Throughout the research process and the various methods we used, the following main themes and insights emerged about how students experience or want to experience the political process.

Feeling uninformed about political issues was a sentiment expressed by a majority of participants. Words or phrases like confusing, biased, or not easily accessible were used to describe these experiences. 

Modern modes of communication was a focus, such as email or social media platforms. During the MakeTools and Visual survey sessions, participants wanted to see online technologies make it easier to contact their representative but also receive some kind of response or update from their elected official about the issue in question.

Issues surrounding voter registration was the hardest barrier for many participants to overcome in order to vote . Feeling too uninformed to vote came in as the second most stated reason for not voting.

A lack of organized, accessible and reliable information, media literacy, disconnect between constituents and representatives and the confusing experience of voter registration are issues that need to be addressed.

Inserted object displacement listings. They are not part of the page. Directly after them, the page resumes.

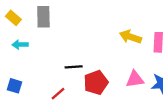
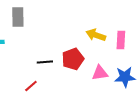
red pentagon: (96, 82) -> (73, 59), moved

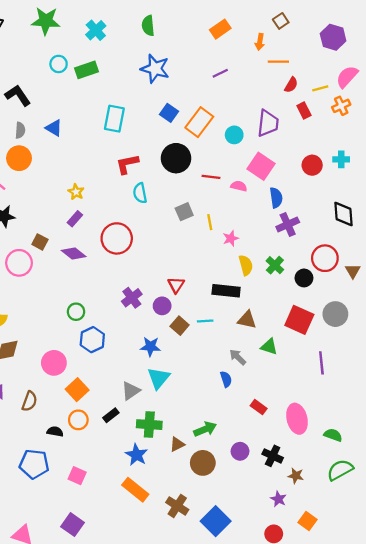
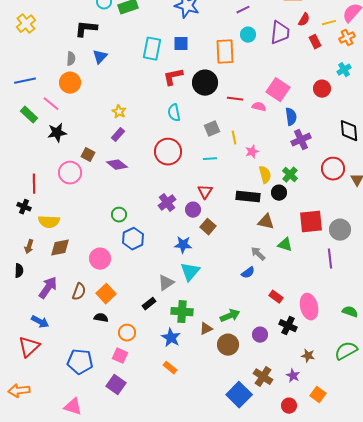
black L-shape: (18, 95) -> (86, 29), moved, turned -50
blue square: (169, 113) -> (181, 44), moved, turned -35
orange rectangle: (199, 122) -> (225, 52), turned -40
purple trapezoid: (268, 123) -> (280, 33), moved
blue triangle: (54, 128) -> (100, 57), turned 42
cyan circle: (234, 135) -> (248, 35), moved
cyan cross: (341, 159) -> (344, 70), moved, turned -32
red L-shape: (127, 164) -> (173, 77), moved
red circle: (117, 238) -> (168, 152), moved
black circle: (304, 278) -> (279, 193), moved
gray circle: (335, 314) -> (340, 230), moved
red square: (299, 320) -> (311, 222), turned -30
cyan line: (205, 321) -> (210, 159), moved
blue semicircle: (226, 379) -> (248, 273), turned 72
orange square: (77, 390) -> (106, 294), moved
orange circle: (78, 420) -> (127, 333), moved
green semicircle: (333, 435) -> (350, 312), moved
black cross: (273, 456) -> (288, 326), moved
blue pentagon: (34, 464) -> (80, 362), moved
orange rectangle: (135, 490) -> (170, 368), size x0.6
brown cross: (177, 506) -> (263, 377), moved
purple square: (73, 525) -> (116, 385), moved

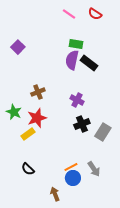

An easy and convenient voter registration process, access to organized, unbiased relevant information, and online methods of communicating with representatives were the top three issues brought up by participants and three possible products or services that could be developed to positively impact the experience of participating in politics. 

There is an opportunity to use technology to bridge the gaps with all three of these modes of participating in politics. And our precedent research showed that there are many organizations and projects working on these issues in different ways and it would be important to find out why many of them have not succeeded on a mainstream level yet. Additionally, it would be imperative to do further research into the various reasons why these issues present problems to understand the broader context and possible systemic components that would be important to understand before trying to holistically solve the problems.